Clement Likhovole Poster 2025

Clement Likhovole

 Dr Clement Likhovole

Mount Kenya University, Kenya

Novel Diagnostic Molecular Technique based on Identical Multi Repeat Sequences on the Mycobacterium tuberculosis genome for the Detection of Tuberculosis

 

Poster Abstract

Introduction: Globally in 2020, approximately 1.3 million deaths occurred among HIV-negative people because of Tuberculosis (TB) infection. The COVID-19 pandemic has reversed years of progress in reducing TB cases. To effectively manage TB cases, rapid, affordable and accurate diagnostic approaches are required. Nucleic acid amplification methods such as PCR offer high specificity and sensitivity for smear-positive TB but poorer sensitivity and specificity for smear-negative TB. These assays require specialized laboratory infrastructure and expertise. While being open systems, they are also at risk of contamination particularly in set-ups with sub-optimal laboratory infrastructure. Therefore, uptake of these assays in high-burden settings with resource scarcity is limited.

Methods: We used genome-mining approaches to identify identical multi repeat sequences (IMRS) distributed throughout the Mycobacterium tuberculosis (MTB) genome to design a primer pair that target 32 repeat sequences. H37Rv genomic DNA was diluted 10-folds from a starting concentration of 2.0×10^7 and dilutions used as template for MTB IMRS PCR and Isothermal assays. The 16S rRNA PCR assay was used as a reference method. Probit analysis was used to calculate the lower limit of detection (LLOD) of the MTB-IMRS PCR and the conventional 16S rRNA PCR. The MTB-IMRS PCR assay was also validated using 29 freshly collected sputum samples.

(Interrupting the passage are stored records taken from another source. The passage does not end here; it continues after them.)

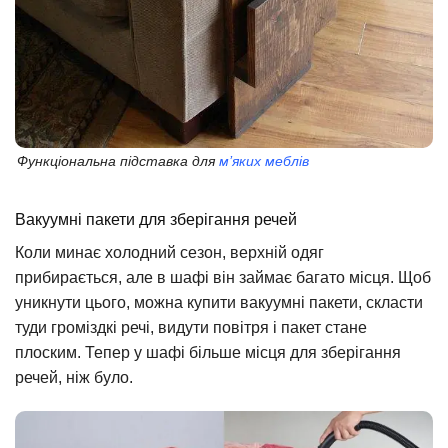
Функціональна підставка для
м’яких меблів
Вакуумні пакети для зберігання речей
Коли минає холодний сезон, верхній одяг
прибирається, але в шафі він займає багато місця. Щоб
уникнути цього, можна купити вакуумні пакети, скласти
туди громіздкі речі, видути повітря і пакет стане
плоским. Тепер у шафі більше місця для зберігання
речей, ніж було.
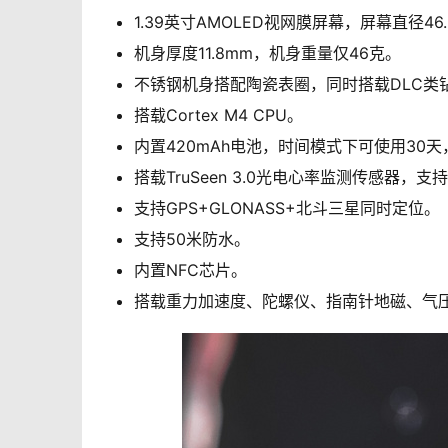
1.39英寸AMOLED视网膜屏幕，屏幕直径46
机身厚度11.8mm，机身重量仅46克。
不锈钢机身搭配陶瓷表圈，同时搭载DLC类
搭载Cortex M4 CPU。
内置420mAh电池，时间模式下可使用30
搭载TruSeen 3.0光电心率监测传感器，
支持GPS+GLONASS+北斗三星同时定位。
支持50米防水。
内置NFC芯片。
搭载重力加速度、陀螺仪、指南针地磁、气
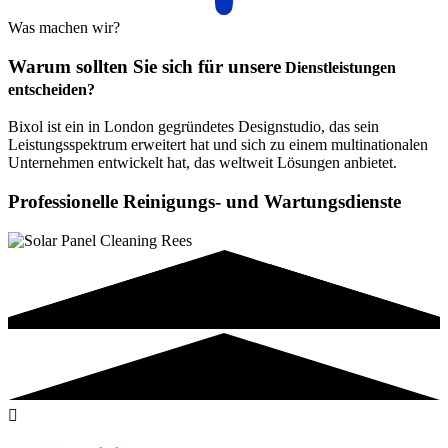
Was machen wir?
Warum sollten Sie sich für unsere
Dienstleistungen
entscheiden?
Bixol ist ein in London gegründetes Designstudio, das sein
Leistungsspektrum erweitert hat und sich zu einem multinationalen
Unternehmen entwickelt hat, das weltweit Lösungen anbietet.
Professionelle Reinigungs- und Wartungsdienste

Results: The IMRS primers could amplify MTB genomic DNA from a concentration less than 0.1 fg/L as compared to the gold standard 16S rRNA primers (10 fg/L). the LLOD of the

MTB-IMRS was 0.1259 ng/μl and the conventional 16S rRNA PCR method was 25.1189 ng/μl. Isothermal amplification products were observed up to a concentration of 0.363pg/l using the MTB-IMRS primers.

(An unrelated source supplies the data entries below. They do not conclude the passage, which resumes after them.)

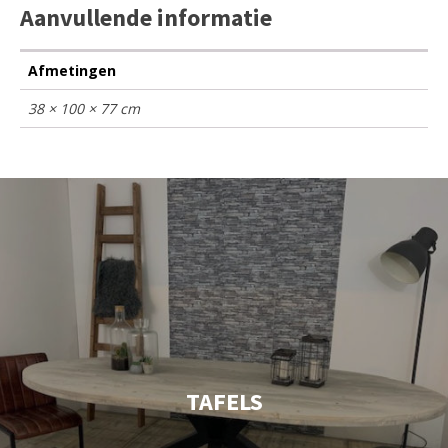
Aanvullende informatie
Afmetingen
38 × 100 × 77 cm
TAFELS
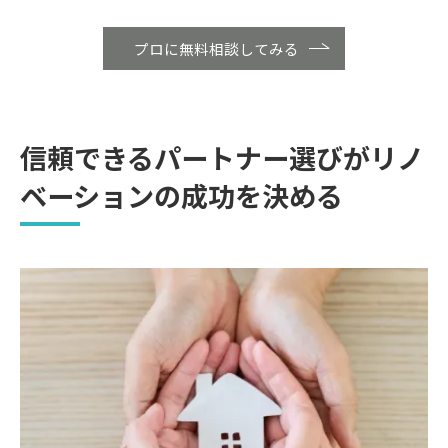
プロに無料相談してみる
信頼できるパートナー選びがリノ
ベーションの成功を決める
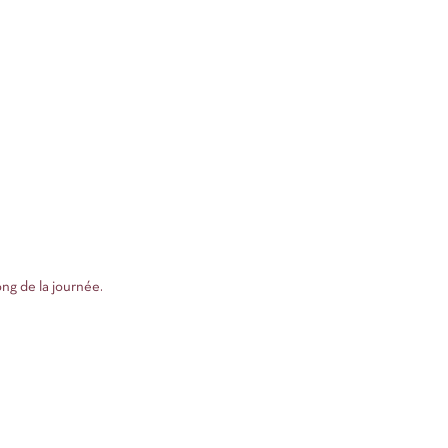
ong de la journée.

Conclusion: De novo genome mining of MTB IMRS as amplification primers can serve as a platform for developing ultrasensitive diagnostics for TB and potentially a wide range of infectious pathogens.

 

Biography

Dr. Clement Shiluli is currently a postdoctoral research scientist at the Centre for Research in Infectious Diseases (CRID) of the Directorate of Research, College of Graduate Studies and Research of the Mount Kenya University (MKU). Since joining the CRID in 2021, Dr. Shiluli has pioneered research on point of care diagnostics for various infectious diseases. These include curable sexually transmitted infections, Schistosomiasis, Malaria, Leishmaniasis, Tuberculosis and HIV. Findings from his research at the CRID has positively impacted the design and development of point of care diagnostics in resource limited settings. In addition, he has played a critical role in providing mentorship and supervision to more than 10 postgraduate and undergraduate scholars at the CRID who are undertaking various research projects. Before joining the CRID, Dr. Shiluli was the Head of the Microbiology Department of the School of Medicine of UZIMA University. Dr. Shiluli has also worked with the Kenya Medical Research Institute Malaria and Tuberculosis research laboratories where he has contributed significantly to efforts towards eradicating infectious diseases in Kenya.